Top of Source data

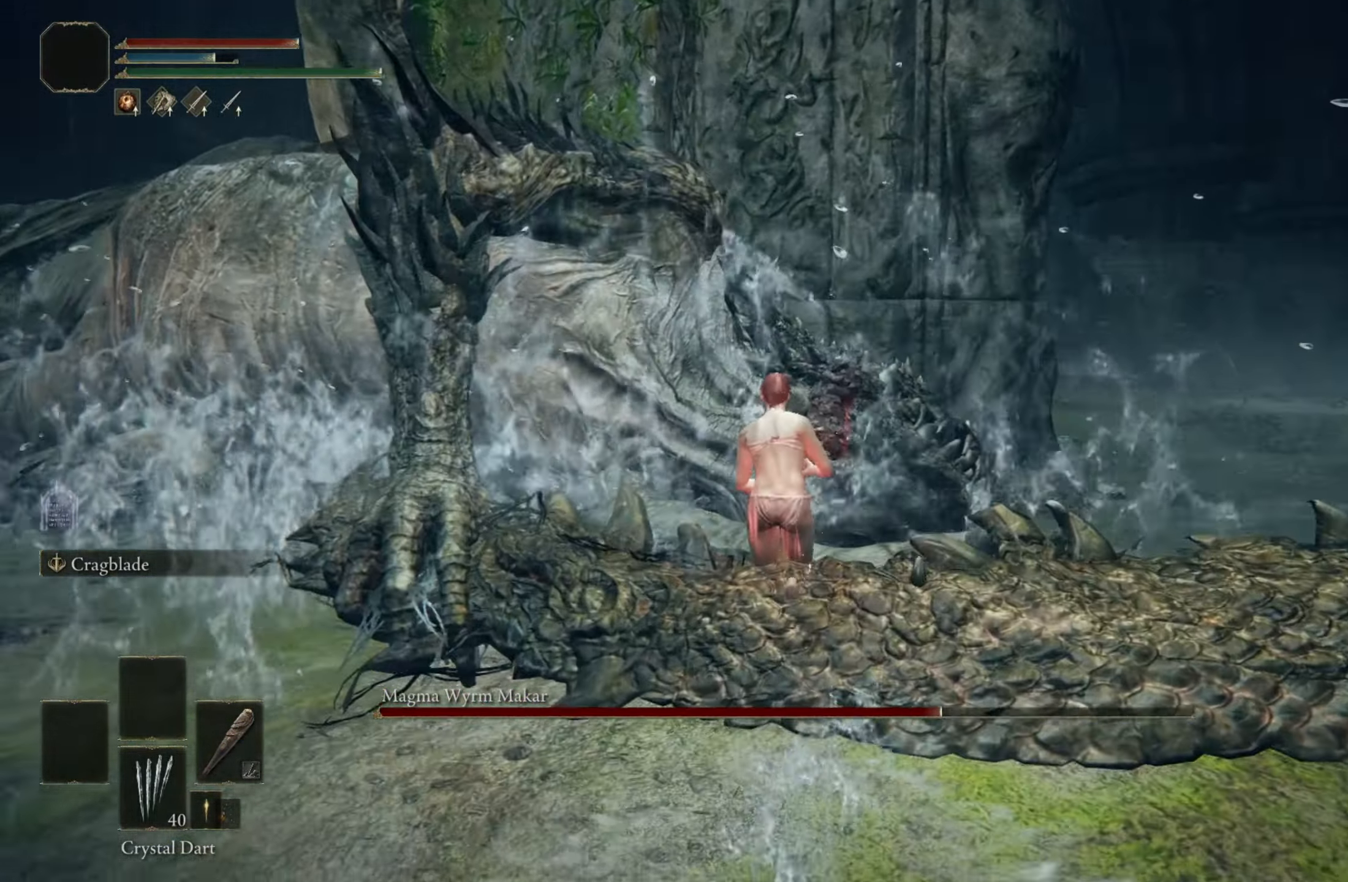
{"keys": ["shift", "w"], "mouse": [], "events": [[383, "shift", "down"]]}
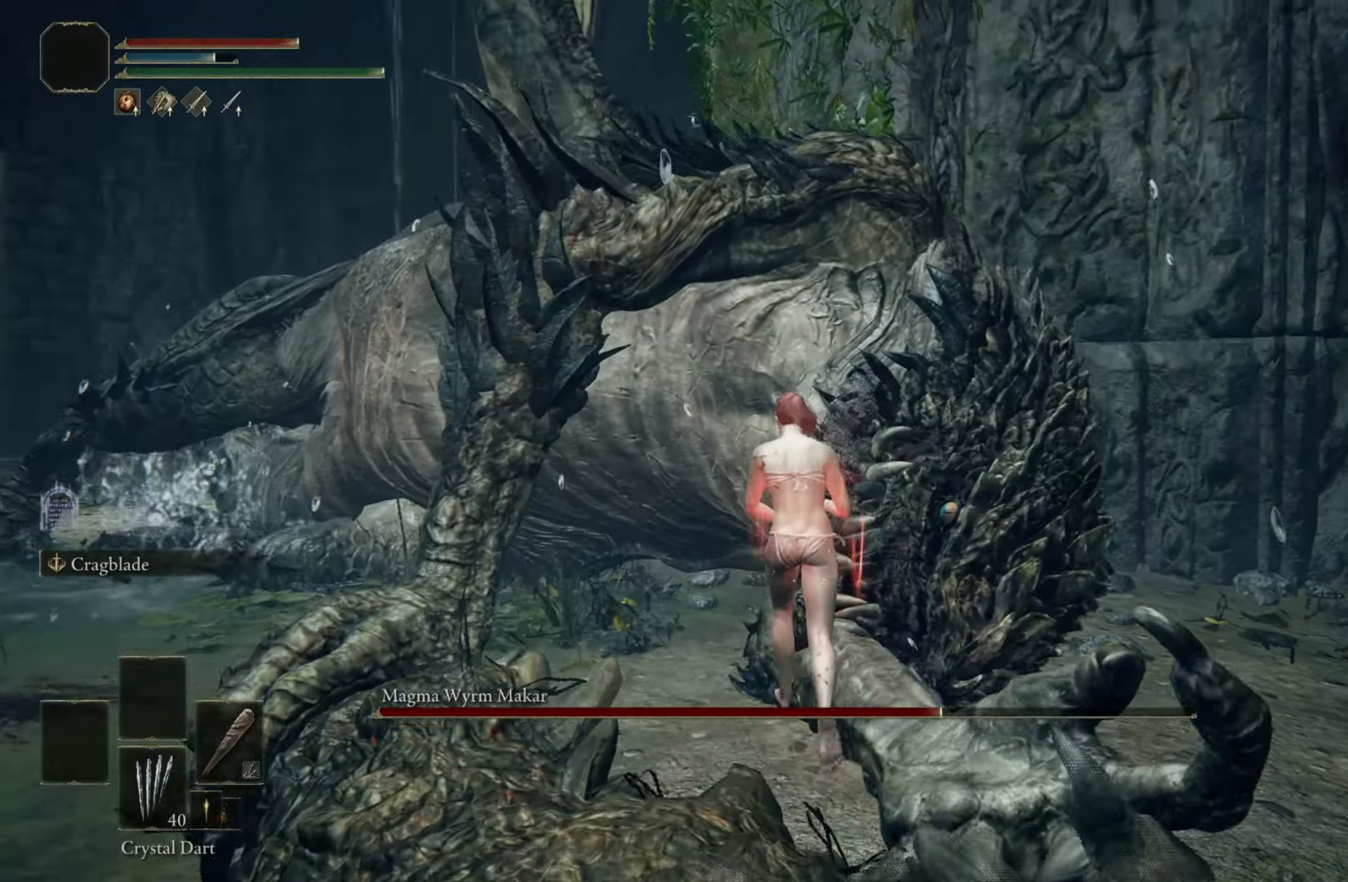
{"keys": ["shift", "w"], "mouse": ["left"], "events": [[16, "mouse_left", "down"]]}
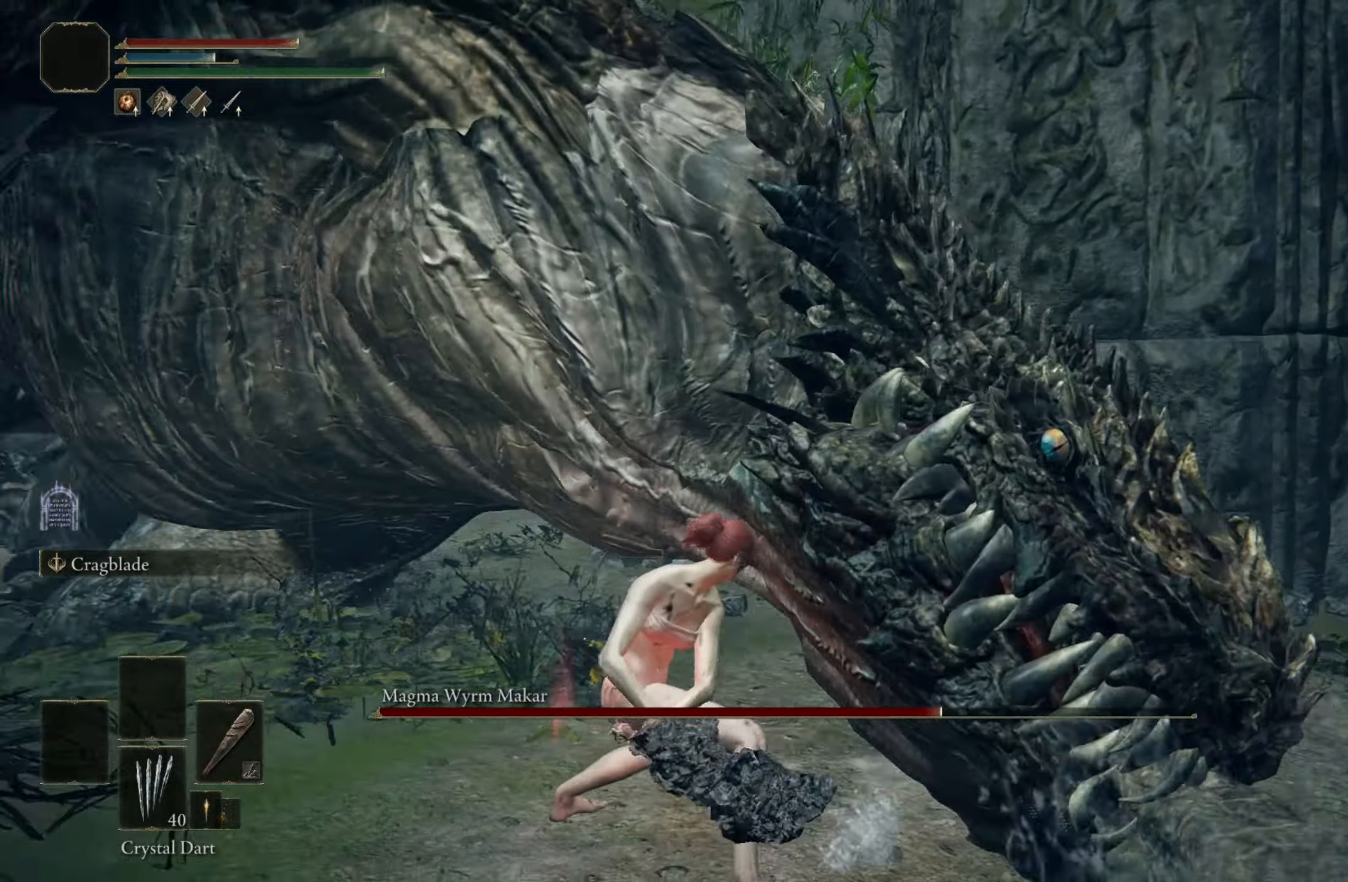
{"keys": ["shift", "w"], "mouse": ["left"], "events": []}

Bottom of Source data

Your instructions: The lines holding the string "down" in the listing above are what you should copy out.

Worked solution:
{"keys": ["shift", "w"], "mouse": [], "events": [[383, "shift", "down"]]}
{"keys": ["shift", "w"], "mouse": ["left"], "events": [[16, "mouse_left", "down"]]}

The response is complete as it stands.